The Daily Star on February 21 had a special news
report titled Women in Forefront. The report says
young women of today have refused to take a
backseat in the countrys renewed struggle to
redefine it. They engaged themselves in the
movement as organizers, planners, volunteers,
cultural activists, journalists and participants. Out of
all these roles the report focuses most on the
chanting of slogans and not at all in the delivery of
speeches at the stage to be the spokespersons for
their respective organisations or as Shahbagh
Ganojagoron as a whole. It shows that even the
media is not looking for womens leadership in a
defined way, it is only a performance!
The report also says that, in the Shahbag chattar,
women found a safe space for themselves, staying
all night on the street without having to face any

problem. I wish this could be true for all over


Bangladesh where there is no police protection and
protection by fellow colleagues in the movement.
Ridma Jahan, a protestor, says: I want to thank the
men who have been supportive and respectful
towards women at Shahbagh. But Ridma has the
other side of the story, too. She says, I want to
address the handful of men who insult the spirit of
Shahbagh by poking and staring at women and I tell
them to learn to respect women. This means
Shahbagh was not entirely free of men poking and
staring at women. Shahbagh cannot change the
patriarchal attitude towards women in a few weeks;
it is simply a particular situation which also exists in
other places where fellow men are respectful to
women.
Umme Raihana (bdnews24.com February 22) writes
that there were no cases of significant sexual
assault. She asks: Are there no rapists among
those gathered in Shahbagh? Were they afraid of
the Agni Kanyas (i.e. the slogan women)? The
rapists are not any other species of human being,
they are the father, brother, husband and friends of
the Agni Kanyas. Then why they are not active

(translated from Bangla Shahbag 2013: Jolonto


Agnir Shohodora). This is an interesting question
posed by a young woman writer.
We know for sure that violence against women
becomes an issue only when it is reported. Just
before Shahbagh, i.e. before February 5,
Bangladesh was seen as a country of rape
incidents. Since the incident of gang rape and
murder in Delhi, Bangladeshi newspapers were also
full of reports on rape, gang rape and murder from
all over Bangladesh between December 2012 and
January 2013. Among those, one incident was in
Manikganj, where a garment worker was raped in a
bus. Local and national womens groups protested
and could get the perpetrator arrested. Thats all.
After that there was no more news. The attention
has shifted to other more important issues. Does it
mean there are no more rape incidents in the
country? Or there is no violence against women in
this country? It cannot be true. What is true is that
there is no reporting in the media.
Moving away from core issues of womens rights
and particularly violence against women is going to
have a negative impact on the womens movement.

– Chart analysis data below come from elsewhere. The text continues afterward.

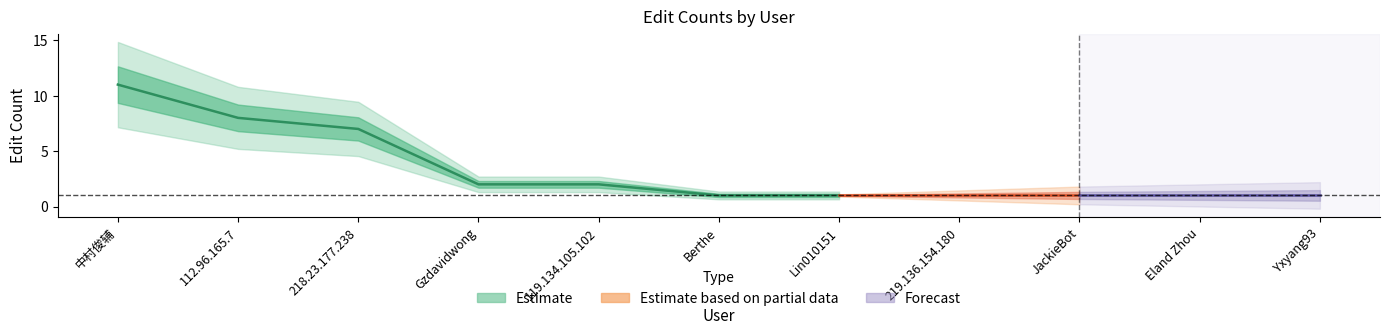

Reading right to left, what are all the values shown in this chart?

Yxyang93=1	Eland Zhou=1	JackieBot=1	219.136.154.180=1	Lin010151=1	Berthe=1	119.134.105.102=2	Gzdavidwong=2	218.23.177.238=7	112.96.165.7=8	中村俊辅=11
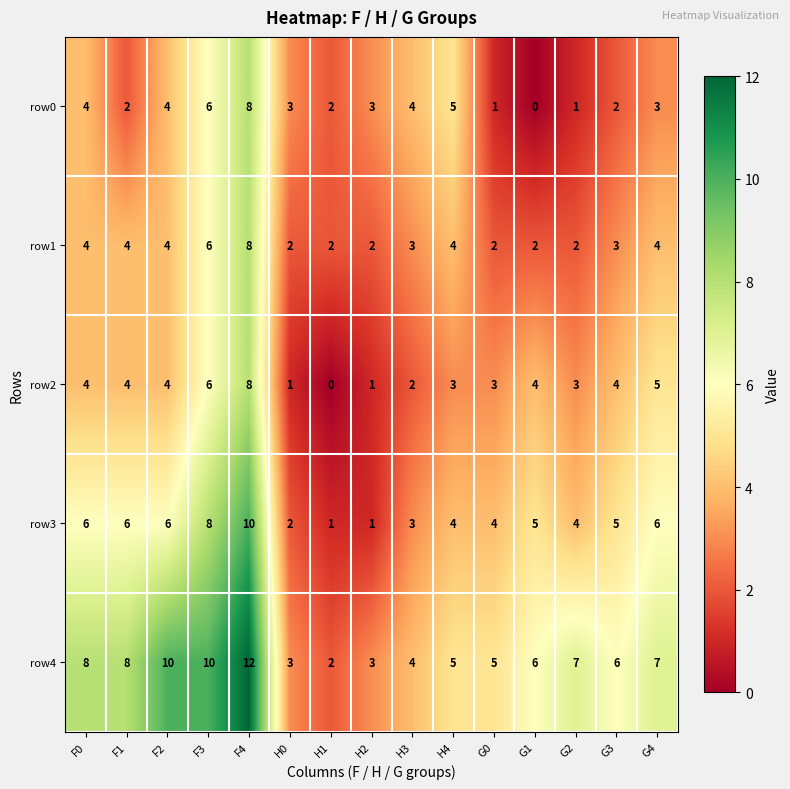

At which category is the sum across all series the highest?

F4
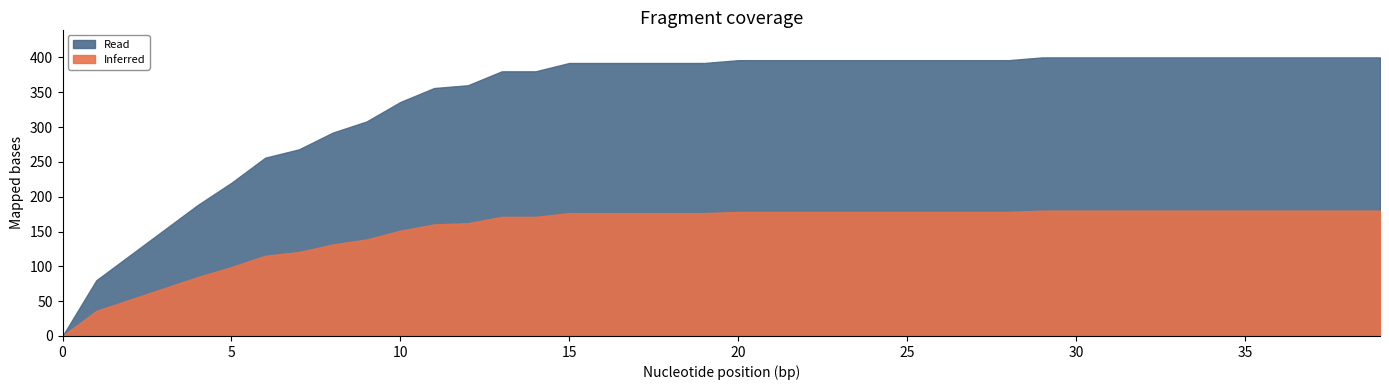

True or false: the data shows 0.0 at 0.

True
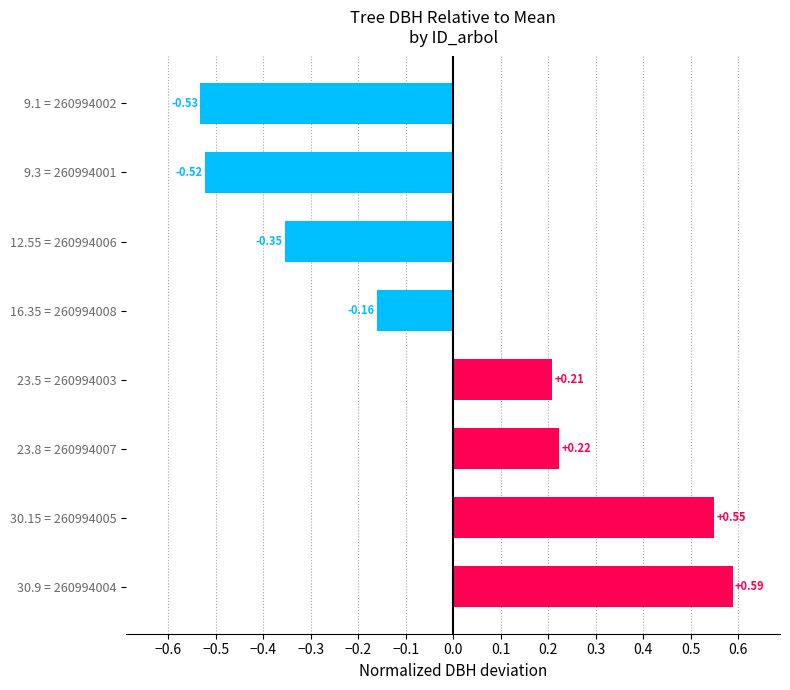

Which has a higher value, 30.15 = 260994005 or 16.35 = 260994008?

30.15 = 260994005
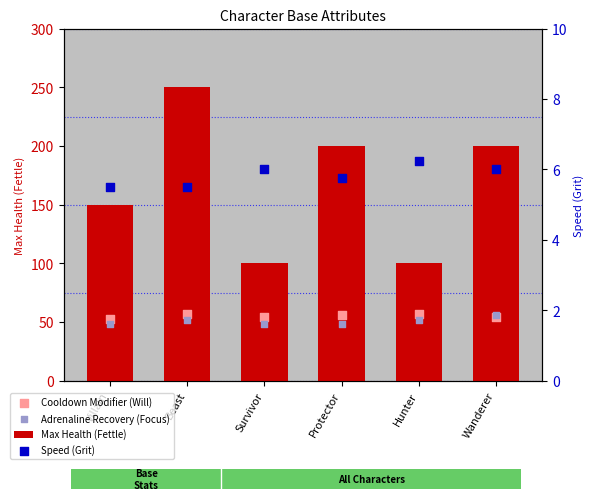

Which series contains the highest Y value?

Max Health (Fettle)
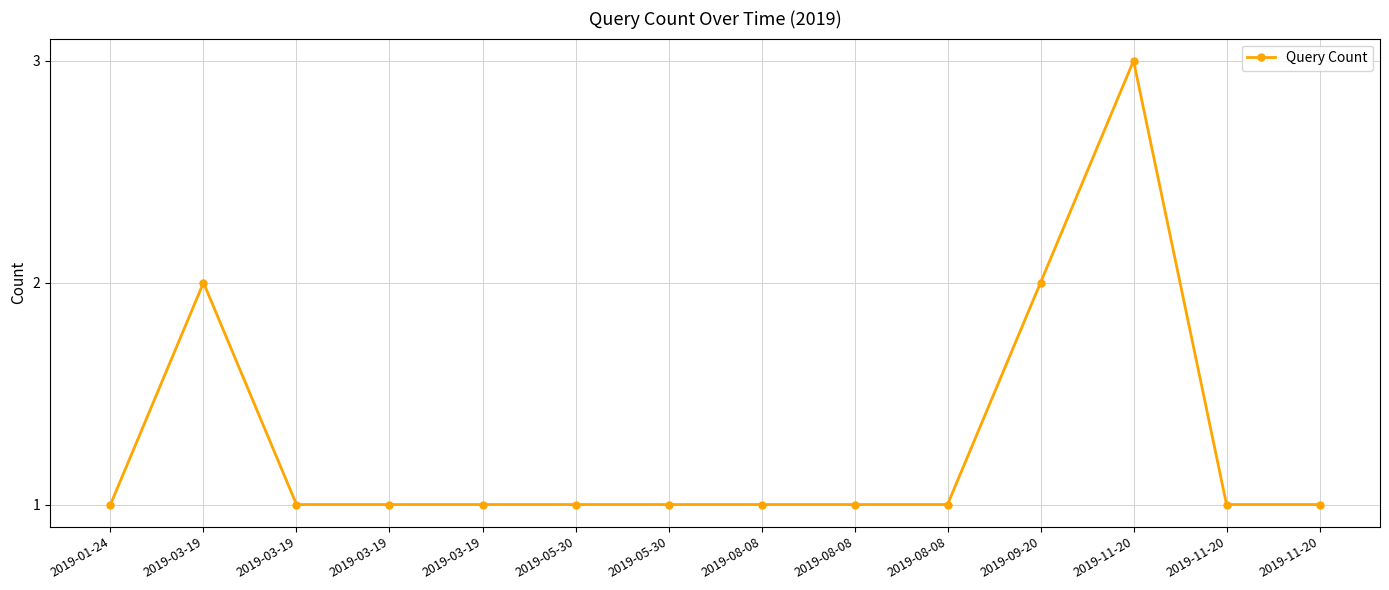

Rank the categories by value from lowest to highest.

2019-01-24, 2019-03-19, 2019-03-19, 2019-03-19, 2019-05-30, 2019-05-30, 2019-08-08, 2019-08-08, 2019-08-08, 2019-11-20, 2019-11-20, 2019-03-19, 2019-09-20, 2019-11-20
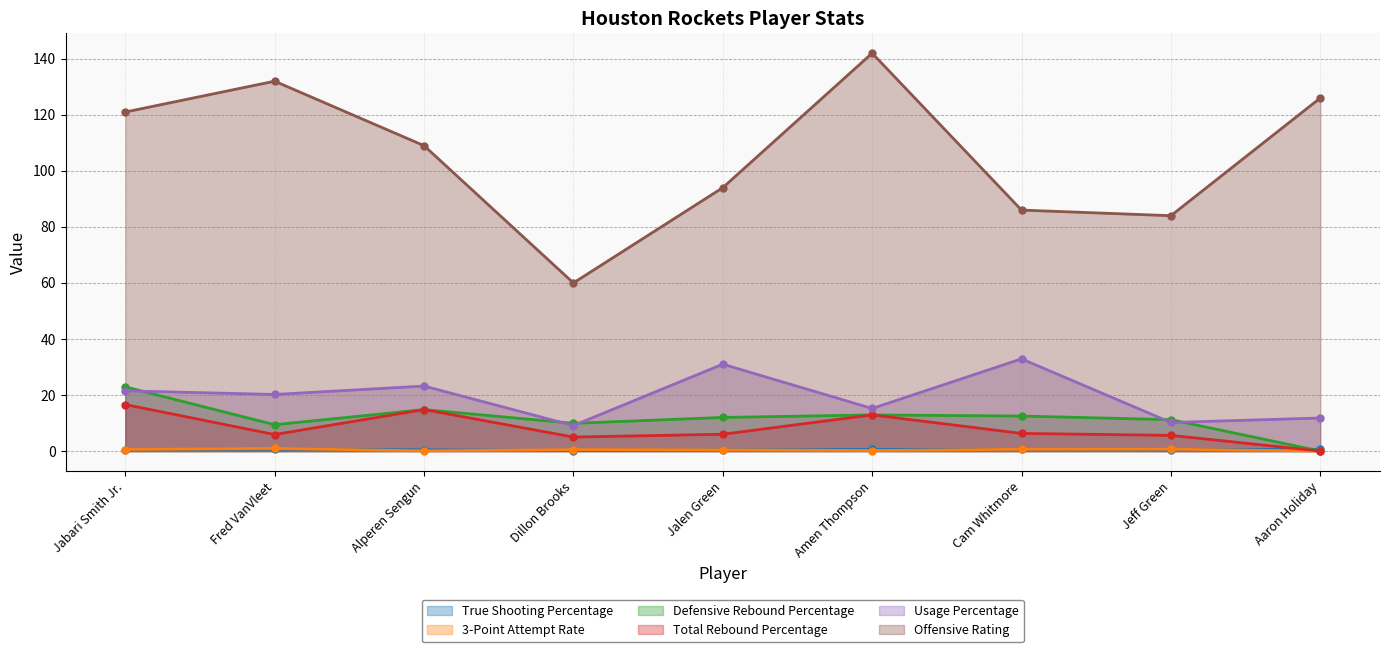

What is the difference between the maximum and second lowest values in the True Shooting Percentage series?

0.2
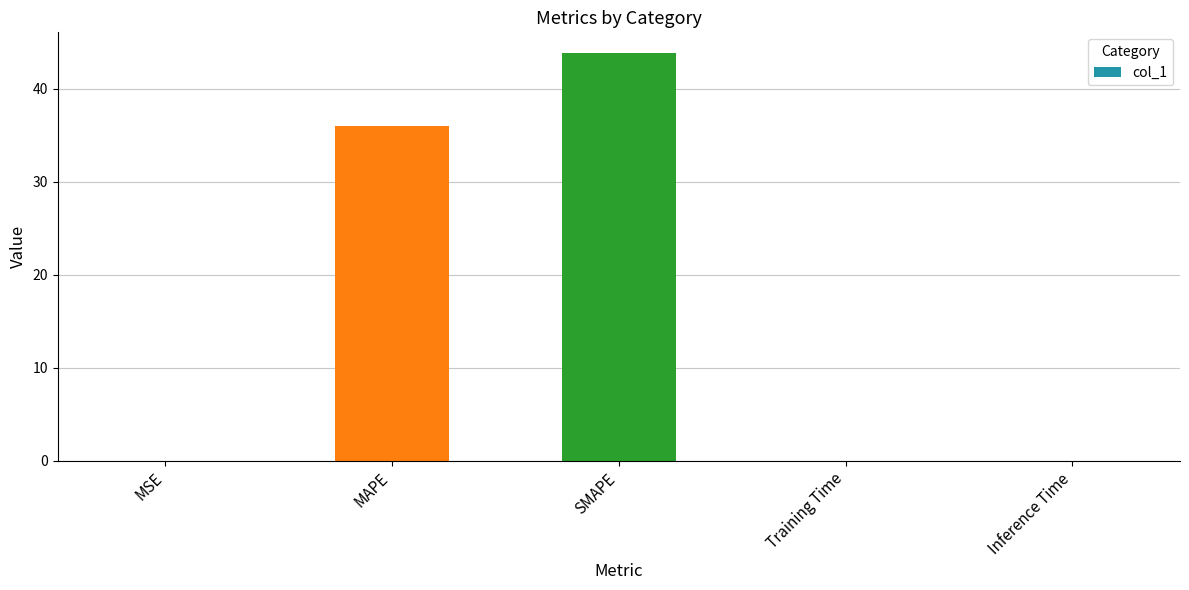

Is it true that the value at SMAPE is 43.9?

True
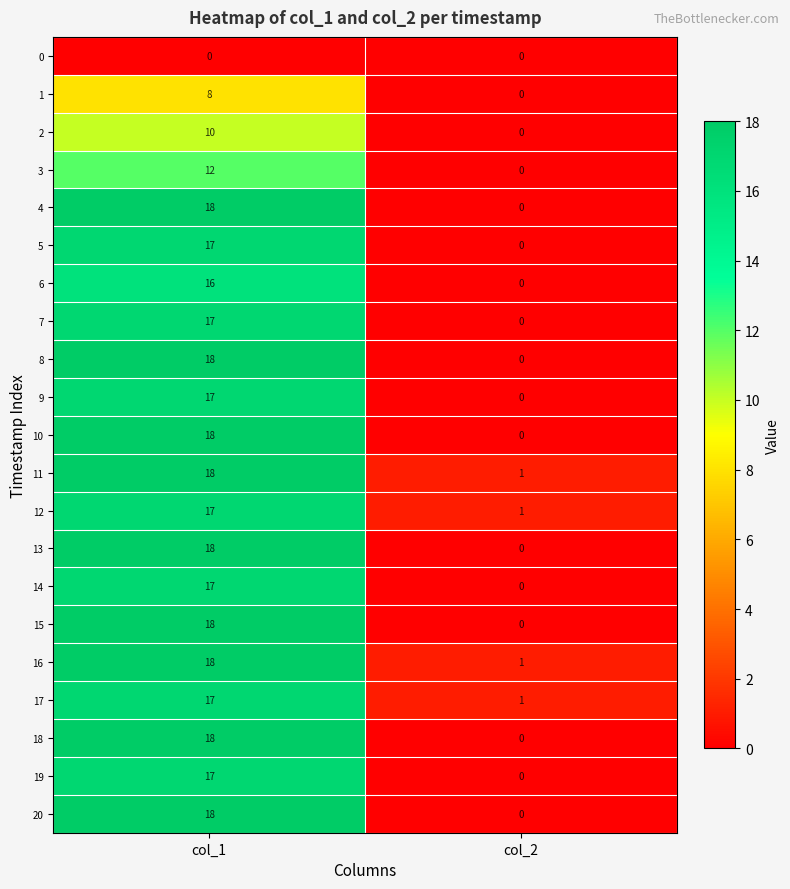

What is the difference between the 3 values at col_1 and col_2?

12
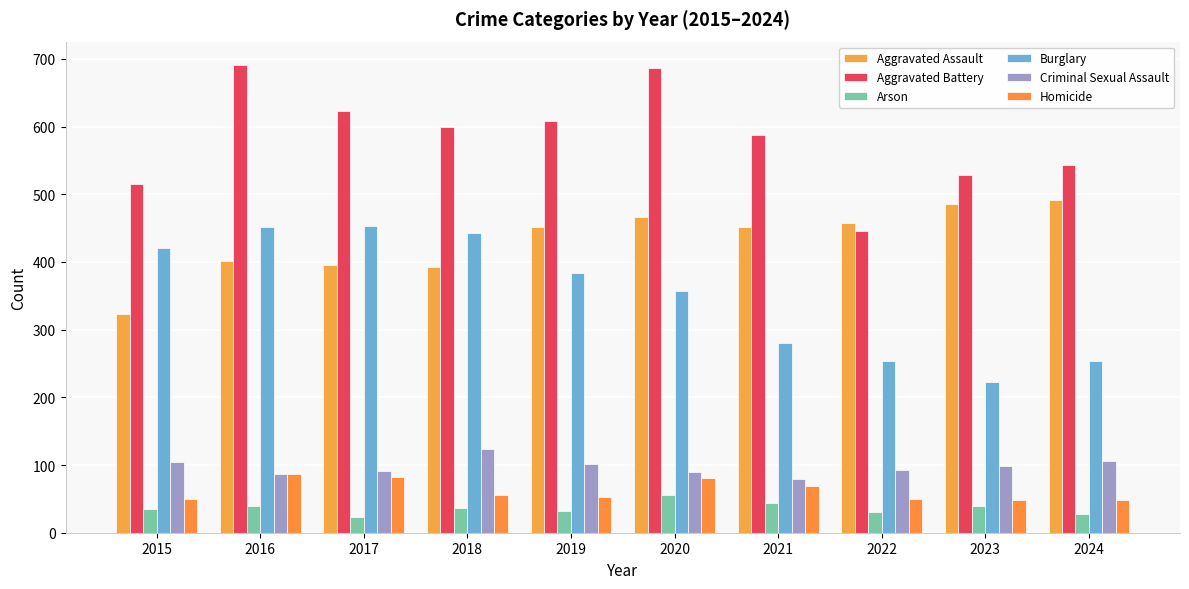

How many values in the Arson series are below 37?

5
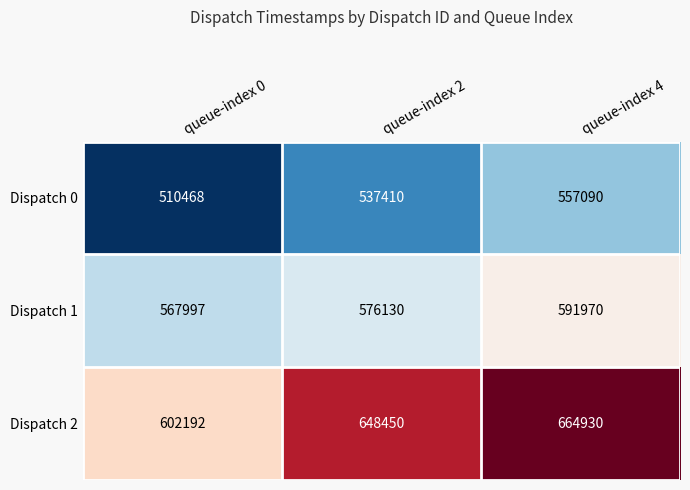

Which category has the lowest value across all series?

queue-index 0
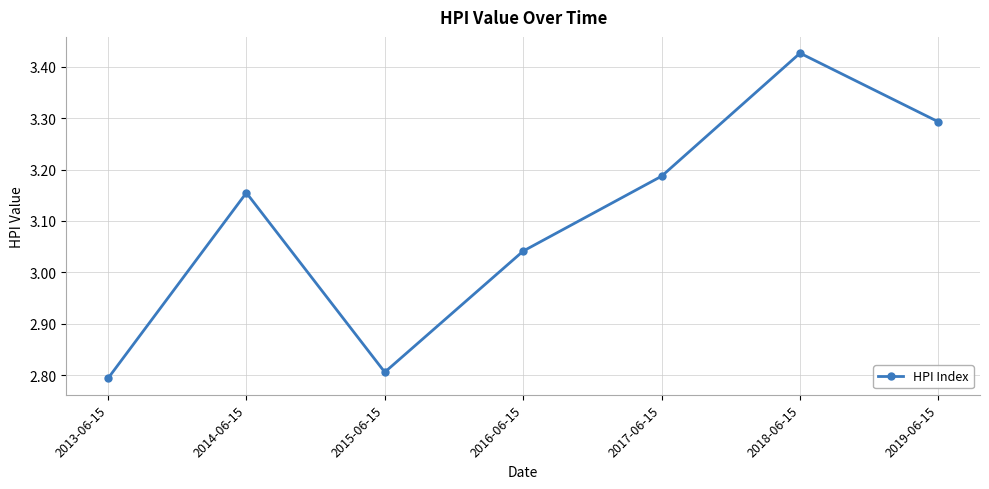

What is the minimum value shown in the chart?

2.8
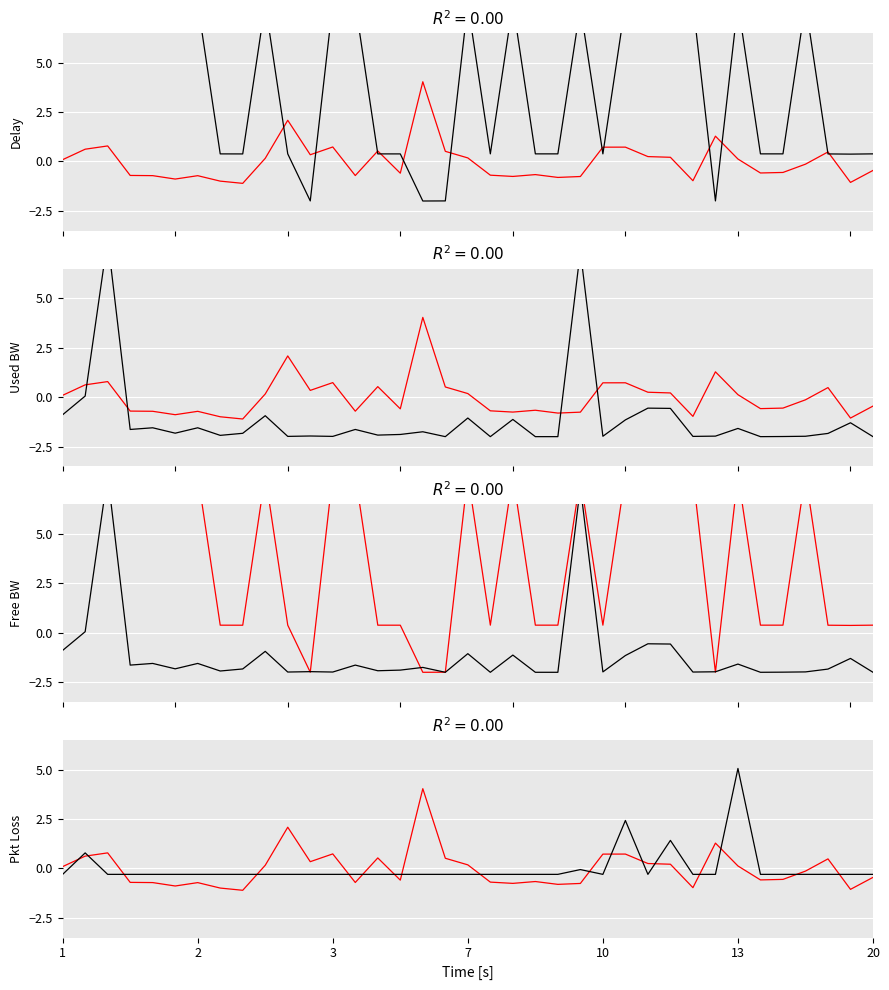

True or false: Reference has more than 2 points higher than both neighbors.

True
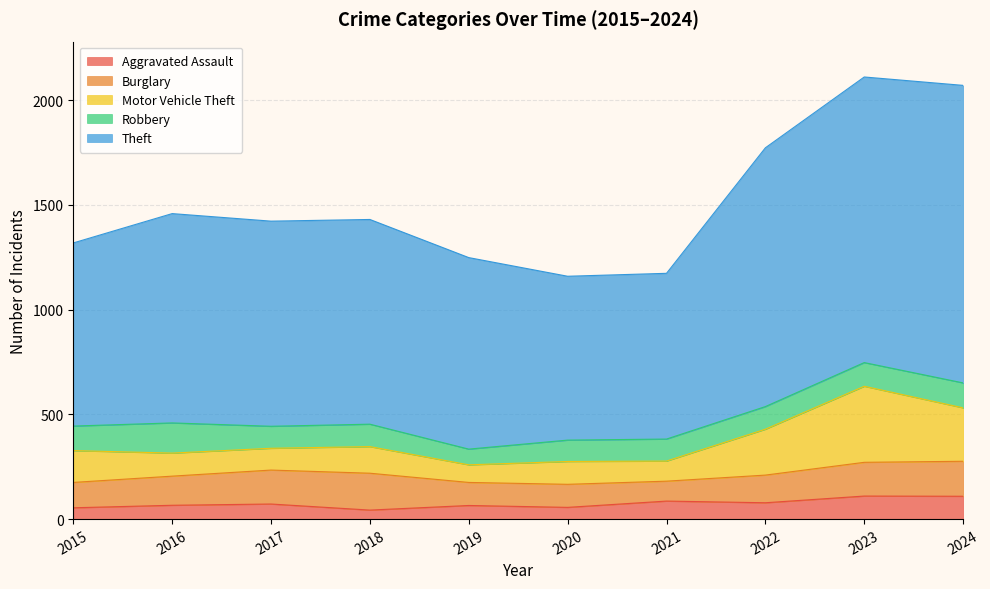

True or false: Burglary and Aggravated Assault intersect in this chart.

False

Although womens rights should incorporate all


national issues but national issues must not set
aside womens question at all. The new generation
womens leadership at this point may not have come
from womens movement only, but the new
leadership must remain active in asserting their
leadership roles keeping in mind that they have to
fight against patriarchy.
This is what I would like say on the occasion of
International Womens Day. This is a reality we are
now facing the question of womens leadership.